- _TAREFAS A FAZER_:
1. De acordo com o texto de leitura, com que rendimento anual é que Obama desafia os membros do Congresso a sustentar uma família?
2. Diga se cada afirmação está de acordo com o texto de leitura. Responda sim ou não e cite as palavras do texto que o decidem.
(a) Os republicanos bateram palmas a Obama quando ele falou em atrair grandes empresas para o território norte-americano.
(b) Obama prometeu assinar qualquer lei que revertesse as suas medidas.
(c) Obama afirmou que os EUA se reservam o direito de agir sozinhos.

- _TEXTO DE LEITURA_:

-*-

Outra das provocações de Barack Obama aos republicanos passou pelo salário mínimo, que os republicanos se recusam a aprovar, apesar de em alguns Estados esta medida já ter ido avante: “Para todos neste Congresso que se recusam a passar uma lei para garantir o salário mínimo, isto é o que vos tenho a dizer: Se acreditam mesmo que conseguem trabalhar a tempo inteiro e suportar uma família com menos de 15 mil dólares por ano, então experimentem. Se não, então votem para aumentar o salário a milhões de americanos”, disse.
Apesar das provocações, os republicanos mantiveram-se impávidos e serenos. O protocolo do Estado da Nação não dá margem para provocações à margem, chegando mesmo a bater palmas ao Presidente dos Estados Unidos quando este disse que queria criar condições para que as grandes empresas se estabelecessem em território norte-americano.
Sobre o impasse partidário em Washington, Barack Obama alertou para os riscos de voltar aos impasses do passado, dizendo que o país não se pode dar a esse luxo e que “as políticas vão continuar a funcionar, desde que a política não as bloqueie”, mas também deixou um aviso aos republicanos: “Se chegar uma lei à minha secretária que tente reverter alguma destas coisas, eu vou vetá-la”, disse.
Fechar o capítulo no Afeganistão
Depois de uma cerimónia mais formal para marcar o fim da guerra no Afeganistão no final do ano passado, agora foi a vez de Barack Obama o fazer no Congresso e tentar explicar o que considera ser um novo rumo na política externa norte-americana, com base nas lições do passado: “A questão não é se a América vai liderar o mundo, mas como. Quando tomamos decisões precipitadas, reagindo às manchetes em vez de usar as nossas cabeças; quando a primeira resposta a um desafio é enviar as nossas tropas, então arriscamo-nos a ser arrastados para conflitos desnecessários e negligenciar a estratégia necessária para um mundo mais seguro e mais próspero. Isso é que os nossos inimigos querem que nós façamos”, disse.
Ainda assim, o Presidente dos EUA quis passar uma mensagem de força, garantindo que os EUA estão ao lado de todos os que combatem o terrorismo no mundo, “desde uma escola no Paquistão às ruas de Paris”, e que o país irá continuar a perseguir os terroristas e a desmantelar as suas redes, e que se “reservam ao direito de agir unilateralmente”, como têm feito desde o 11 de setembro sempre que houver uma ameaça direta aos EUA e aos seus aliados.

-*-

- _Itens guardados de uma coleção_:
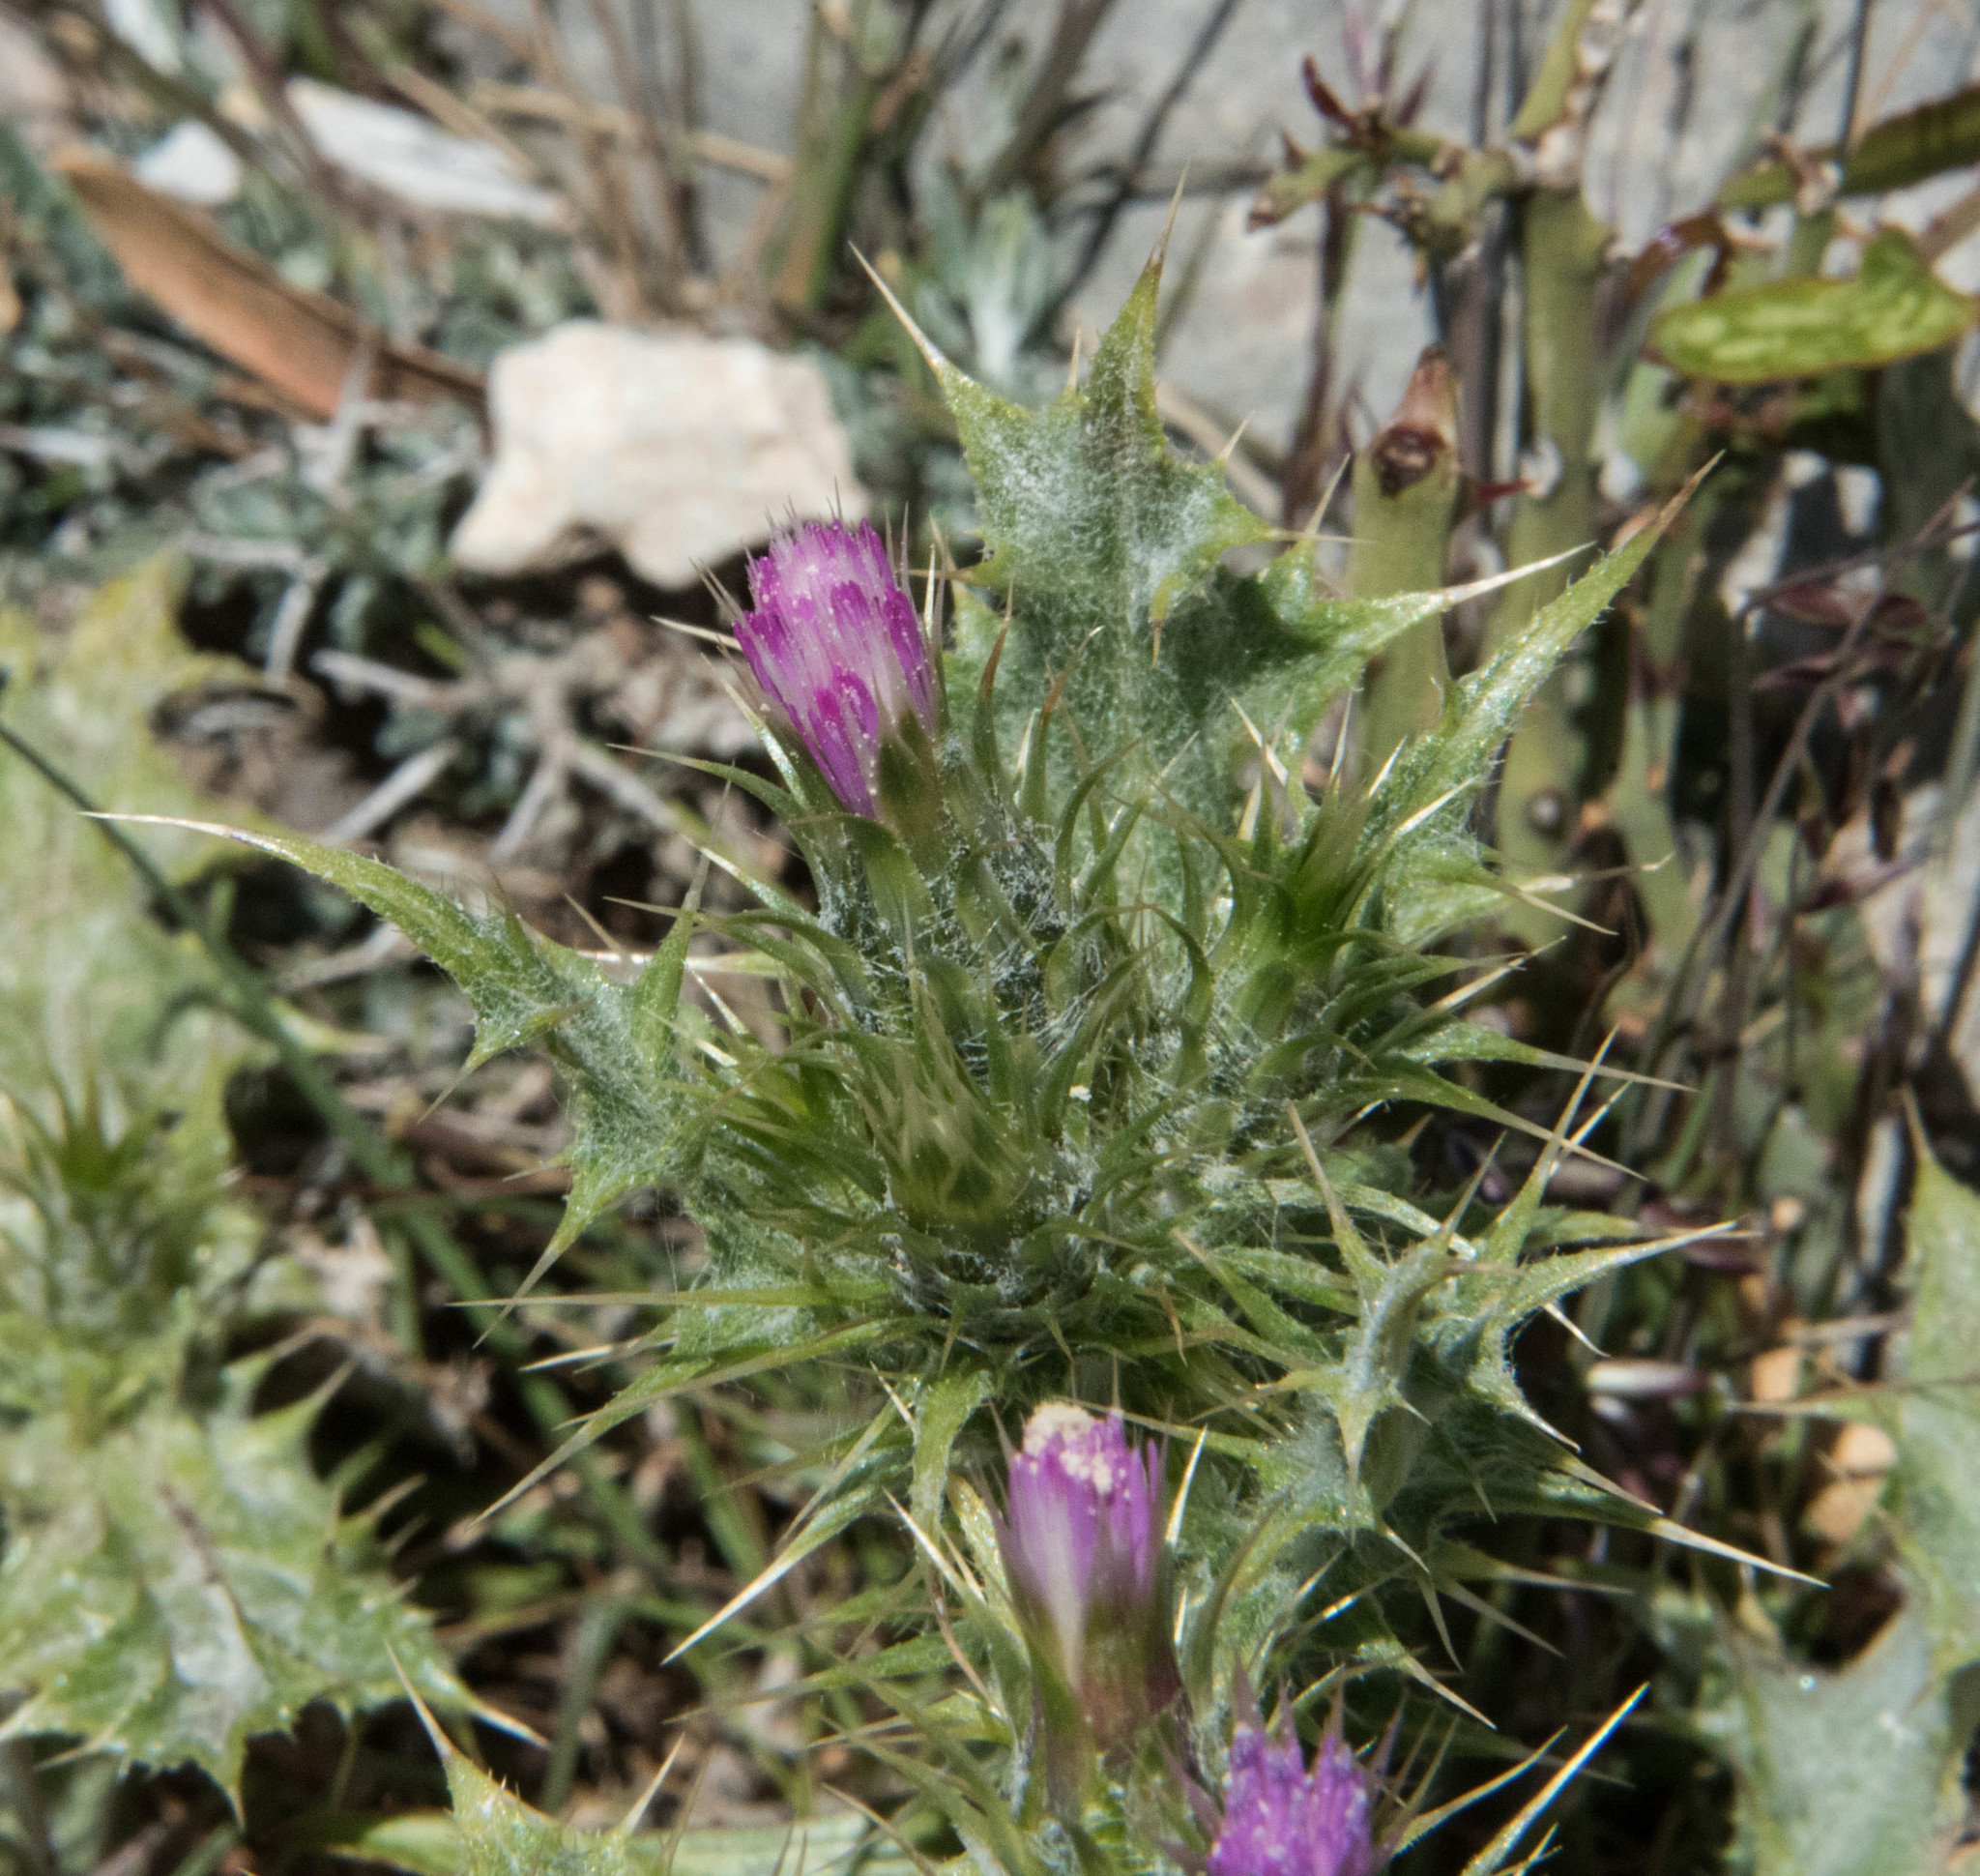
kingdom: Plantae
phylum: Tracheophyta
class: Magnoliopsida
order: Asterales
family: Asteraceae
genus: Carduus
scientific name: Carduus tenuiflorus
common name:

-*-

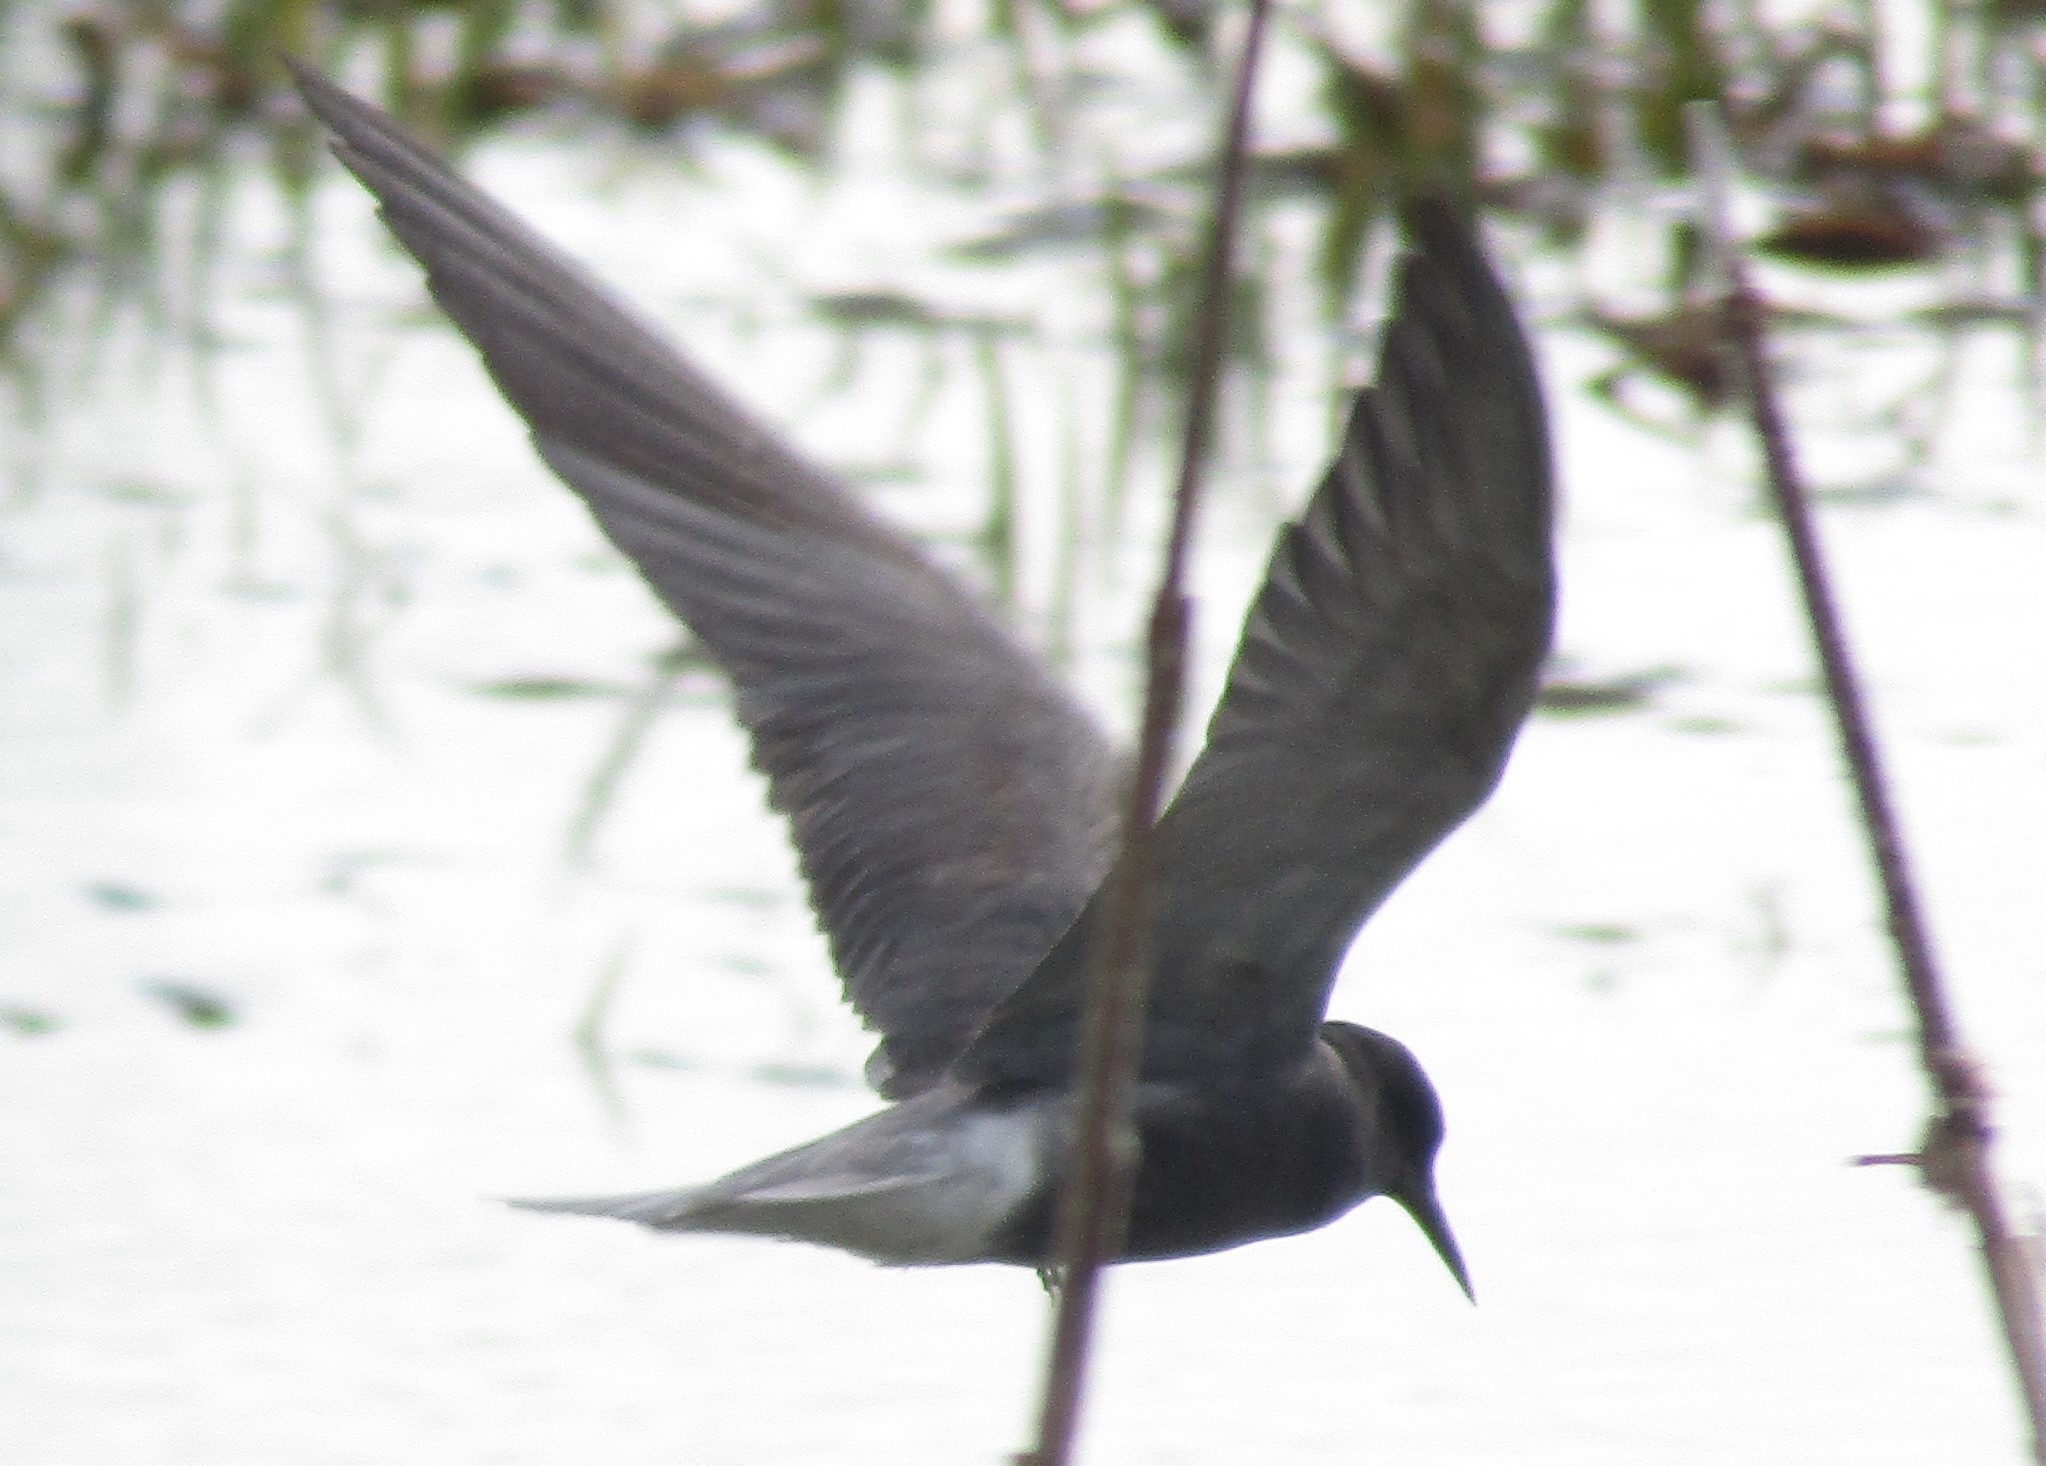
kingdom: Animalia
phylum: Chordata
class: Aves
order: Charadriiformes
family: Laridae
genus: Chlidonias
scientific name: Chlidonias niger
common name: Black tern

-*-

- _SOLUÇÕES_:
1. Com menos de 15 mil dólares por ano.

2.
(a) Sim: "chegando mesmo a bater palmas ao Presidente dos Estados Unidos quando este disse que queria criar condições para que as grandes empresas se estabelecessem em território norte-americano".
(b) Não: "Se chegar uma lei à minha secretária que tente reverter alguma destas coisas, eu vou vetá-la".
(c) Sim: "reservam ao direito de agir unilateralmente".